Recorded data:

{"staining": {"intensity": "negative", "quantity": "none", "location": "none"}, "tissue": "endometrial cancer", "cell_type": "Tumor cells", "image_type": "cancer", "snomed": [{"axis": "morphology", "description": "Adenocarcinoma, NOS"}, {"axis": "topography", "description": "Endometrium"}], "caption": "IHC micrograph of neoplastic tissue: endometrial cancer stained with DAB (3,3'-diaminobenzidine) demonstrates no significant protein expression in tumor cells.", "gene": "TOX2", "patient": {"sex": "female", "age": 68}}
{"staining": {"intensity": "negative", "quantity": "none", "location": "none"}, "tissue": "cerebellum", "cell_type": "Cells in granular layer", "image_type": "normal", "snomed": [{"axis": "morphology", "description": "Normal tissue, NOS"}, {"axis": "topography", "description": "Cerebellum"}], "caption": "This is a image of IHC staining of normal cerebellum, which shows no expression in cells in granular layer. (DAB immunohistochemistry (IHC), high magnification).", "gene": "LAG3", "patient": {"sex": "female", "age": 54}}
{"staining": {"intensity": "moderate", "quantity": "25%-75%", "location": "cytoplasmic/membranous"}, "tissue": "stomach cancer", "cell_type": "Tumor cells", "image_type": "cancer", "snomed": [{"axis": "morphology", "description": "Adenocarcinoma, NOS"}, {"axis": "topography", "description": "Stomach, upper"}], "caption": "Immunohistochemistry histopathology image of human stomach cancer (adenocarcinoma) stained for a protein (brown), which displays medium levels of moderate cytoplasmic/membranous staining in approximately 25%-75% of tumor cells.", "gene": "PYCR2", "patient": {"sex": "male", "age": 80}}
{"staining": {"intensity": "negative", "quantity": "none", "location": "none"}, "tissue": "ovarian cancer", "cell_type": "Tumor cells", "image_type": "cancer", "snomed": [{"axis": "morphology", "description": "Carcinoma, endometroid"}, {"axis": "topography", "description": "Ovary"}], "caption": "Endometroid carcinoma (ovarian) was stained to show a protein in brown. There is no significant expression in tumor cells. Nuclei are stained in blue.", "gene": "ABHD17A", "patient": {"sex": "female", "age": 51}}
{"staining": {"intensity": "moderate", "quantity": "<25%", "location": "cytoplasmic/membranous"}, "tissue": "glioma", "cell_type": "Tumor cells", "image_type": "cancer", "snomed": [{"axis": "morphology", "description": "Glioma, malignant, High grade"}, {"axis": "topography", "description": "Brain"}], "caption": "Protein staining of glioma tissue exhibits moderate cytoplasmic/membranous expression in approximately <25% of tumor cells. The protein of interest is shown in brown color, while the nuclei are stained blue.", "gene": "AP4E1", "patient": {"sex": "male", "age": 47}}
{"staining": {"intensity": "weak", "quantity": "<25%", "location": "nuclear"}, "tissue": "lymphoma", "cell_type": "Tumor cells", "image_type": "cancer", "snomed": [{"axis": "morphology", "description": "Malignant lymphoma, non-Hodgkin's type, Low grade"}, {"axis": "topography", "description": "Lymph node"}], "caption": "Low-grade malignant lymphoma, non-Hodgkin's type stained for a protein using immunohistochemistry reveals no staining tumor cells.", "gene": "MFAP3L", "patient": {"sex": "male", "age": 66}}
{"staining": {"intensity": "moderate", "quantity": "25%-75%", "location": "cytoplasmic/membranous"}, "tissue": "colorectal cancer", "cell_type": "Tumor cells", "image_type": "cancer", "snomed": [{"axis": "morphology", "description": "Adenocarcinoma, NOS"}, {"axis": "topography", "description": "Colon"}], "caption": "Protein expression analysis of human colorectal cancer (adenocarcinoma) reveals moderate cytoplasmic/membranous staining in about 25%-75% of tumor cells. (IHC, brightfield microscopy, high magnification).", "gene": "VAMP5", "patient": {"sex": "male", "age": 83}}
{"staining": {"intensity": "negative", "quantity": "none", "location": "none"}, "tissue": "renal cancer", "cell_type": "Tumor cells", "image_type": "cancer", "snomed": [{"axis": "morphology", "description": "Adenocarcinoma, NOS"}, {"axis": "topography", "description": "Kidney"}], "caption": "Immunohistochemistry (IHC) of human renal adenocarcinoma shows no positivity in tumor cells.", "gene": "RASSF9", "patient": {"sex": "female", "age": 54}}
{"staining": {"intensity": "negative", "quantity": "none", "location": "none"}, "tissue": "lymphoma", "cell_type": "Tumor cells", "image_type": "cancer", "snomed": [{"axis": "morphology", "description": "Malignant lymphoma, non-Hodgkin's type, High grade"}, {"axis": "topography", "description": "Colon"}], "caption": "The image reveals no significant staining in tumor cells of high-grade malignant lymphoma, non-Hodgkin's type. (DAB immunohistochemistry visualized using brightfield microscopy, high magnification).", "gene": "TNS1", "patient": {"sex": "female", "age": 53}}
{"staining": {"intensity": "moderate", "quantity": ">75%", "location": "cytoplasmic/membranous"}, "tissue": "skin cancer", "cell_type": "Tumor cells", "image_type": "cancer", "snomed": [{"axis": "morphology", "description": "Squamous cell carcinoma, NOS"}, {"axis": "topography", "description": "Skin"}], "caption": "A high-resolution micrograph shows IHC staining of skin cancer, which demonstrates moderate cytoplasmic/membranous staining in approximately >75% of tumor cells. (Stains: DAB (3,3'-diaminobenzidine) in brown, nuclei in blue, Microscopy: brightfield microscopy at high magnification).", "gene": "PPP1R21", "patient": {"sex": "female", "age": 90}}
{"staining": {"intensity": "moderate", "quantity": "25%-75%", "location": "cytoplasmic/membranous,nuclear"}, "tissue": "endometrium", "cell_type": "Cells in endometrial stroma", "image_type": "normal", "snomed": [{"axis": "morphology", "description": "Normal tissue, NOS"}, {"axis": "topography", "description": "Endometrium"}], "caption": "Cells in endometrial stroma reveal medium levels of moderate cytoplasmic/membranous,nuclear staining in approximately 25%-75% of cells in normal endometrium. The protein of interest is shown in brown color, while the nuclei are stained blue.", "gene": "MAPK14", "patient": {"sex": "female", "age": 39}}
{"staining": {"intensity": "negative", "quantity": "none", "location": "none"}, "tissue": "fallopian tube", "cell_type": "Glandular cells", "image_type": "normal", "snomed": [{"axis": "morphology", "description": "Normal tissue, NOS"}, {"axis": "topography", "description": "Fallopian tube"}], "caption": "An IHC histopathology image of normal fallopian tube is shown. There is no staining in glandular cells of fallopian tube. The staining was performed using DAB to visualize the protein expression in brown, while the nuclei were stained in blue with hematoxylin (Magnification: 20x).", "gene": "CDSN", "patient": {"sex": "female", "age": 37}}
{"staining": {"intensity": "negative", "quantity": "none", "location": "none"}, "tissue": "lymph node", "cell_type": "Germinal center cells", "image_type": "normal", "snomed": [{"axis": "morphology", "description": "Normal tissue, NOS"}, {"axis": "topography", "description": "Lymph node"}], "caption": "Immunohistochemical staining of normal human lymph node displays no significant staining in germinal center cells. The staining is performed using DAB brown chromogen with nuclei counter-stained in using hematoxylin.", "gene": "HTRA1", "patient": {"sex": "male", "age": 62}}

## Assigned task:
The records above are to be duplicated in full and exactly.

## Exercise output:
{"staining": {"intensity": "negative", "quantity": "none", "location": "none"}, "tissue": "endometrial cancer", "cell_type": "Tumor cells", "image_type": "cancer", "snomed": [{"axis": "morphology", "description": "Adenocarcinoma, NOS"}, {"axis": "topography", "description": "Endometrium"}], "caption": "IHC micrograph of neoplastic tissue: endometrial cancer stained with DAB (3,3'-diaminobenzidine) demonstrates no significant protein expression in tumor cells.", "gene": "TOX2", "patient": {"sex": "female", "age": 68}}
{"staining": {"intensity": "negative", "quantity": "none", "location": "none"}, "tissue": "cerebellum", "cell_type": "Cells in granular layer", "image_type": "normal", "snomed": [{"axis": "morphology", "description": "Normal tissue, NOS"}, {"axis": "topography", "description": "Cerebellum"}], "caption": "This is a image of IHC staining of normal cerebellum, which shows no expression in cells in granular layer. (DAB immunohistochemistry (IHC), high magnification).", "gene": "LAG3", "patient": {"sex": "female", "age": 54}}
{"staining": {"intensity": "moderate", "quantity": "25%-75%", "location": "cytoplasmic/membranous"}, "tissue": "stomach cancer", "cell_type": "Tumor cells", "image_type": "cancer", "snomed": [{"axis": "morphology", "description": "Adenocarcinoma, NOS"}, {"axis": "topography", "description": "Stomach, upper"}], "caption": "Immunohistochemistry histopathology image of human stomach cancer (adenocarcinoma) stained for a protein (brown), which displays medium levels of moderate cytoplasmic/membranous staining in approximately 25%-75% of tumor cells.", "gene": "PYCR2", "patient": {"sex": "male", "age": 80}}
{"staining": {"intensity": "negative", "quantity": "none", "location": "none"}, "tissue": "ovarian cancer", "cell_type": "Tumor cells", "image_type": "cancer", "snomed": [{"axis": "morphology", "description": "Carcinoma, endometroid"}, {"axis": "topography", "description": "Ovary"}], "caption": "Endometroid carcinoma (ovarian) was stained to show a protein in brown. There is no significant expression in tumor cells. Nuclei are stained in blue.", "gene": "ABHD17A", "patient": {"sex": "female", "age": 51}}
{"staining": {"intensity": "moderate", "quantity": "<25%", "location": "cytoplasmic/membranous"}, "tissue": "glioma", "cell_type": "Tumor cells", "image_type": "cancer", "snomed": [{"axis": "morphology", "description": "Glioma, malignant, High grade"}, {"axis": "topography", "description": "Brain"}], "caption": "Protein staining of glioma tissue exhibits moderate cytoplasmic/membranous expression in approximately <25% of tumor cells. The protein of interest is shown in brown color, while the nuclei are stained blue.", "gene": "AP4E1", "patient": {"sex": "male", "age": 47}}
{"staining": {"intensity": "weak", "quantity": "<25%", "location": "nuclear"}, "tissue": "lymphoma", "cell_type": "Tumor cells", "image_type": "cancer", "snomed": [{"axis": "morphology", "description": "Malignant lymphoma, non-Hodgkin's type, Low grade"}, {"axis": "topography", "description": "Lymph node"}], "caption": "Low-grade malignant lymphoma, non-Hodgkin's type stained for a protein using immunohistochemistry reveals no staining tumor cells.", "gene": "MFAP3L", "patient": {"sex": "male", "age": 66}}
{"staining": {"intensity": "moderate", "quantity": "25%-75%", "location": "cytoplasmic/membranous"}, "tissue": "colorectal cancer", "cell_type": "Tumor cells", "image_type": "cancer", "snomed": [{"axis": "morphology", "description": "Adenocarcinoma, NOS"}, {"axis": "topography", "description": "Colon"}], "caption": "Protein expression analysis of human colorectal cancer (adenocarcinoma) reveals moderate cytoplasmic/membranous staining in about 25%-75% of tumor cells. (IHC, brightfield microscopy, high magnification).", "gene": "VAMP5", "patient": {"sex": "male", "age": 83}}
{"staining": {"intensity": "negative", "quantity": "none", "location": "none"}, "tissue": "renal cancer", "cell_type": "Tumor cells", "image_type": "cancer", "snomed": [{"axis": "morphology", "description": "Adenocarcinoma, NOS"}, {"axis": "topography", "description": "Kidney"}], "caption": "Immunohistochemistry (IHC) of human renal adenocarcinoma shows no positivity in tumor cells.", "gene": "RASSF9", "patient": {"sex": "female", "age": 54}}
{"staining": {"intensity": "negative", "quantity": "none", "location": "none"}, "tissue": "lymphoma", "cell_type": "Tumor cells", "image_type": "cancer", "snomed": [{"axis": "morphology", "description": "Malignant lymphoma, non-Hodgkin's type, High grade"}, {"axis": "topography", "description": "Colon"}], "caption": "The image reveals no significant staining in tumor cells of high-grade malignant lymphoma, non-Hodgkin's type. (DAB immunohistochemistry visualized using brightfield microscopy, high magnification).", "gene": "TNS1", "patient": {"sex": "female", "age": 53}}
{"staining": {"intensity": "moderate", "quantity": ">75%", "location": "cytoplasmic/membranous"}, "tissue": "skin cancer", "cell_type": "Tumor cells", "image_type": "cancer", "snomed": [{"axis": "morphology", "description": "Squamous cell carcinoma, NOS"}, {"axis": "topography", "description": "Skin"}], "caption": "A high-resolution micrograph shows IHC staining of skin cancer, which demonstrates moderate cytoplasmic/membranous staining in approximately >75% of tumor cells. (Stains: DAB (3,3'-diaminobenzidine) in brown, nuclei in blue, Microscopy: brightfield microscopy at high magnification).", "gene": "PPP1R21", "patient": {"sex": "female", "age": 90}}
{"staining": {"intensity": "moderate", "quantity": "25%-75%", "location": "cytoplasmic/membranous,nuclear"}, "tissue": "endometrium", "cell_type": "Cells in endometrial stroma", "image_type": "normal", "snomed": [{"axis": "morphology", "description": "Normal tissue, NOS"}, {"axis": "topography", "description": "Endometrium"}], "caption": "Cells in endometrial stroma reveal medium levels of moderate cytoplasmic/membranous,nuclear staining in approximately 25%-75% of cells in normal endometrium. The protein of interest is shown in brown color, while the nuclei are stained blue.", "gene": "MAPK14", "patient": {"sex": "female", "age": 39}}
{"staining": {"intensity": "negative", "quantity": "none", "location": "none"}, "tissue": "fallopian tube", "cell_type": "Glandular cells", "image_type": "normal", "snomed": [{"axis": "morphology", "description": "Normal tissue, NOS"}, {"axis": "topography", "description": "Fallopian tube"}], "caption": "An IHC histopathology image of normal fallopian tube is shown. There is no staining in glandular cells of fallopian tube. The staining was performed using DAB to visualize the protein expression in brown, while the nuclei were stained in blue with hematoxylin (Magnification: 20x).", "gene": "CDSN", "patient": {"sex": "female", "age": 37}}
{"staining": {"intensity": "negative", "quantity": "none", "location": "none"}, "tissue": "lymph node", "cell_type": "Germinal center cells", "image_type": "normal", "snomed": [{"axis": "morphology", "description": "Normal tissue, NOS"}, {"axis": "topography", "description": "Lymph node"}], "caption": "Immunohistochemical staining of normal human lymph node displays no significant staining in germinal center cells. The staining is performed using DAB brown chromogen with nuclei counter-stained in using hematoxylin.", "gene": "HTRA1", "patient": {"sex": "male", "age": 62}}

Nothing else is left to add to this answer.